Input:
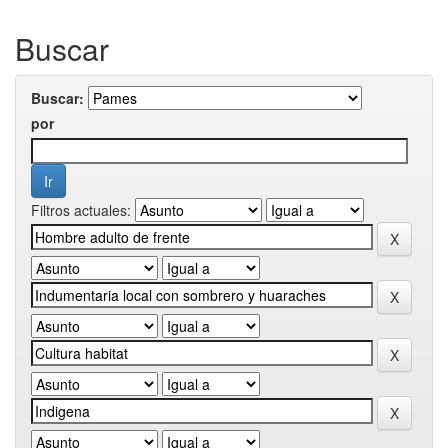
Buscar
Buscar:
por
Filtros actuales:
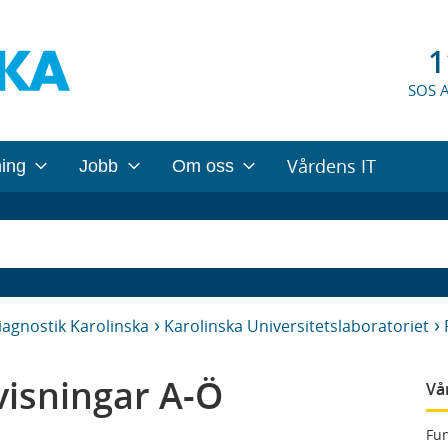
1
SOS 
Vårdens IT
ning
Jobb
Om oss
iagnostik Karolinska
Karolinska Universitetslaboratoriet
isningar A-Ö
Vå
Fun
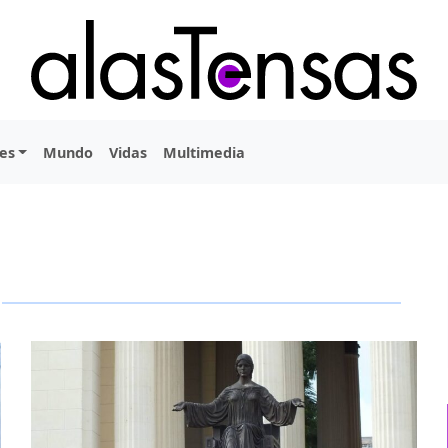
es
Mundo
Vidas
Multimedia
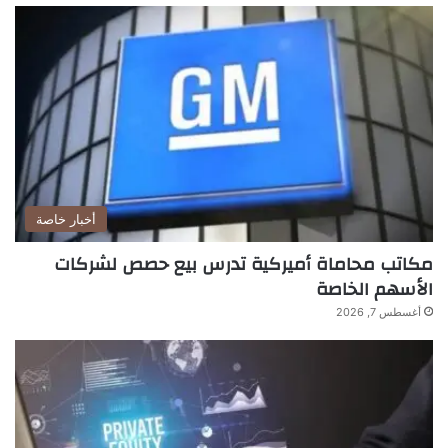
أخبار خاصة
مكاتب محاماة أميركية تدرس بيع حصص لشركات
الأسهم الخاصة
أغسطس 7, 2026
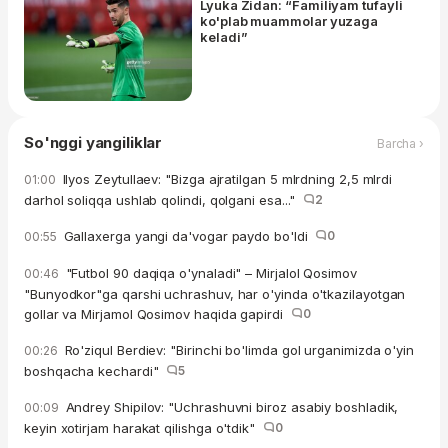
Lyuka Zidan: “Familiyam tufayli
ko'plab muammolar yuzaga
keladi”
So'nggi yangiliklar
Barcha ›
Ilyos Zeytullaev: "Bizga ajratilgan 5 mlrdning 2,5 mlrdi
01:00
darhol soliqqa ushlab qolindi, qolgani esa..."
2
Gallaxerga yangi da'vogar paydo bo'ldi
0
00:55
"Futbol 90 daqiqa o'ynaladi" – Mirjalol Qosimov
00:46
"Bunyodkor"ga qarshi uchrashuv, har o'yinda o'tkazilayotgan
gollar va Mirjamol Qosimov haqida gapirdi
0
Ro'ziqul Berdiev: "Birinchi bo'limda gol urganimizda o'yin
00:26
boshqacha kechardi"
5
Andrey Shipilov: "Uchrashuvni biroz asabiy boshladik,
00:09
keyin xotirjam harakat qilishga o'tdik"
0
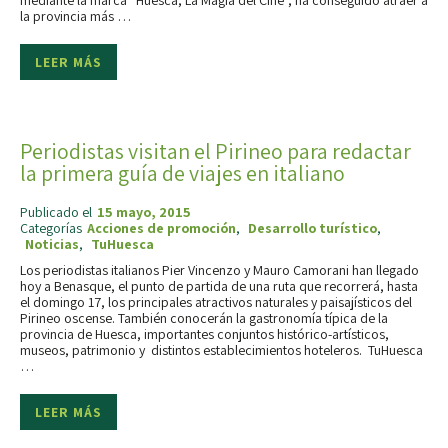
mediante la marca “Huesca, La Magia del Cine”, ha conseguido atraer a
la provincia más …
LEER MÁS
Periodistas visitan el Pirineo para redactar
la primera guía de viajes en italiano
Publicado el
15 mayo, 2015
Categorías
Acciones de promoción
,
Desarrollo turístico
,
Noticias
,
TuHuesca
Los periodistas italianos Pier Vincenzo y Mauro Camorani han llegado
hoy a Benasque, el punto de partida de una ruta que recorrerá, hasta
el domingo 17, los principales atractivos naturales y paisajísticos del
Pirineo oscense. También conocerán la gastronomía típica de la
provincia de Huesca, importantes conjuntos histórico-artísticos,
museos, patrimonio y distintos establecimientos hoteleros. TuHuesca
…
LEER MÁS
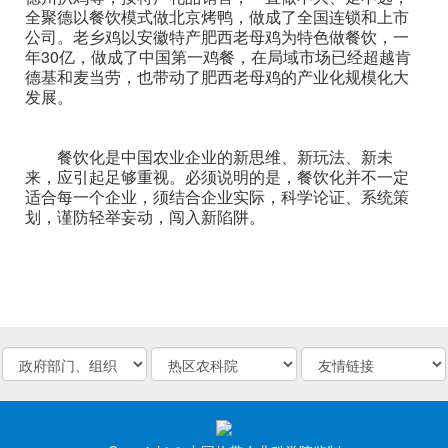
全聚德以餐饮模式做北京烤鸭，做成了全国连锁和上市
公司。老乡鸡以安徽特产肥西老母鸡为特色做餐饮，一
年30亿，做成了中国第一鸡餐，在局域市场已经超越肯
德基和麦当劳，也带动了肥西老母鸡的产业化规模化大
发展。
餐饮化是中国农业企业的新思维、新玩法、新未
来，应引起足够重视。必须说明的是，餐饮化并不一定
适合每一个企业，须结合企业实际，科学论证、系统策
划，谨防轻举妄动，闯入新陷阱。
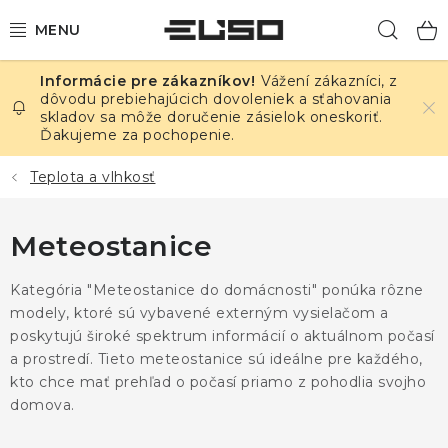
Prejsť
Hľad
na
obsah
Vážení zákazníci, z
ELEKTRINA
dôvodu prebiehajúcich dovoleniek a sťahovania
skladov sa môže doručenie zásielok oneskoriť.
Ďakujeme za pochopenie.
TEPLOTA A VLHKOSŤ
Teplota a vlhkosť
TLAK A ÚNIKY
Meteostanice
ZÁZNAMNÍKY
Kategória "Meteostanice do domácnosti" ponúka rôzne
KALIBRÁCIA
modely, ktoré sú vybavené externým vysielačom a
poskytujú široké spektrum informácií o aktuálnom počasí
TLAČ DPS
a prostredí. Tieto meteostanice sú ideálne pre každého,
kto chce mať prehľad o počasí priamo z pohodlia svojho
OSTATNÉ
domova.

...

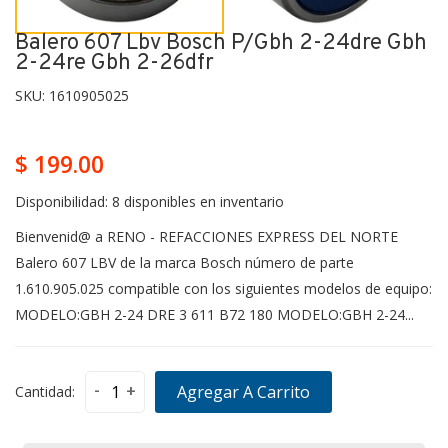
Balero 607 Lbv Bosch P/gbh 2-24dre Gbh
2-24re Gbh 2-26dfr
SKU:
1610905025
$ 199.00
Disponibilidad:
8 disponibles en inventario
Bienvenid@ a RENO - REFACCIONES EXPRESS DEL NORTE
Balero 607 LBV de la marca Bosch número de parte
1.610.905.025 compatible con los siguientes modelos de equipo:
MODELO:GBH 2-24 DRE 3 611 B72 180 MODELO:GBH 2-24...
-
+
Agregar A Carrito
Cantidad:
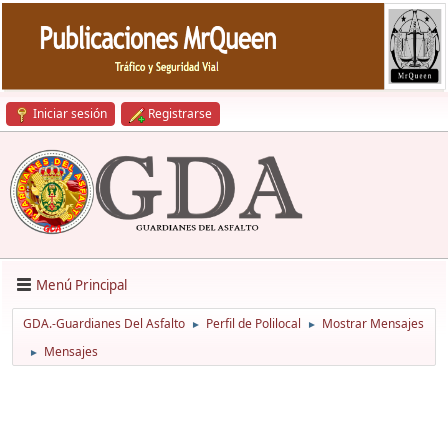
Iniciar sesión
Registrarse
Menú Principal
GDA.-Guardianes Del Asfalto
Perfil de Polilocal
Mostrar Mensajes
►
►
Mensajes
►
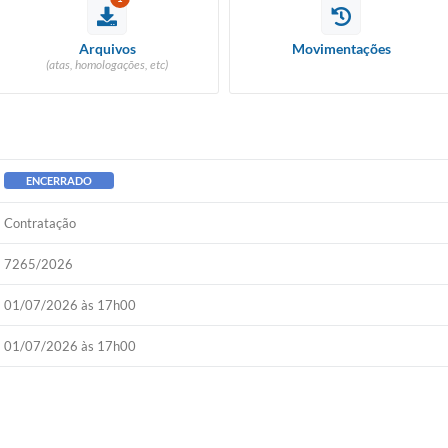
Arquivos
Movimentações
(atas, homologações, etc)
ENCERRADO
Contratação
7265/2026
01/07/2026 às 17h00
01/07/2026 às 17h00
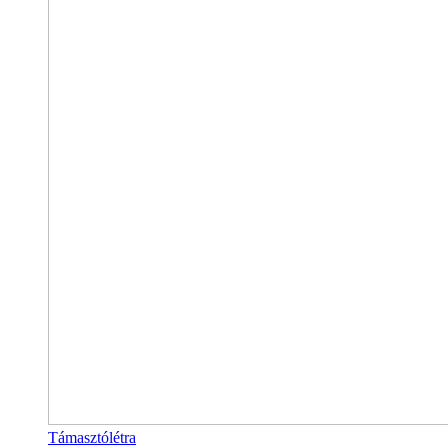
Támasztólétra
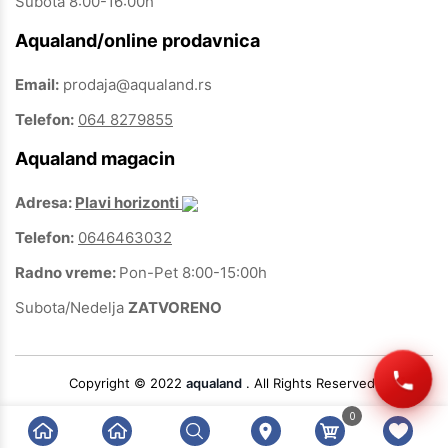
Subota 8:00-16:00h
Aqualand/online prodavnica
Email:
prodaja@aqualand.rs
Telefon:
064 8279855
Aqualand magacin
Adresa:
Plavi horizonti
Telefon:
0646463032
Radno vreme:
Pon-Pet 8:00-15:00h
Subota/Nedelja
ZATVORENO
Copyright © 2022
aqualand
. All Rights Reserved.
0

The problem: All lines in the data that contain the word "Balero" should be copied.

Task response:
Balero 607 Lbv Bosch P/gbh 2-24dre Gbh
Balero 607 LBV de la marca Bosch número de parte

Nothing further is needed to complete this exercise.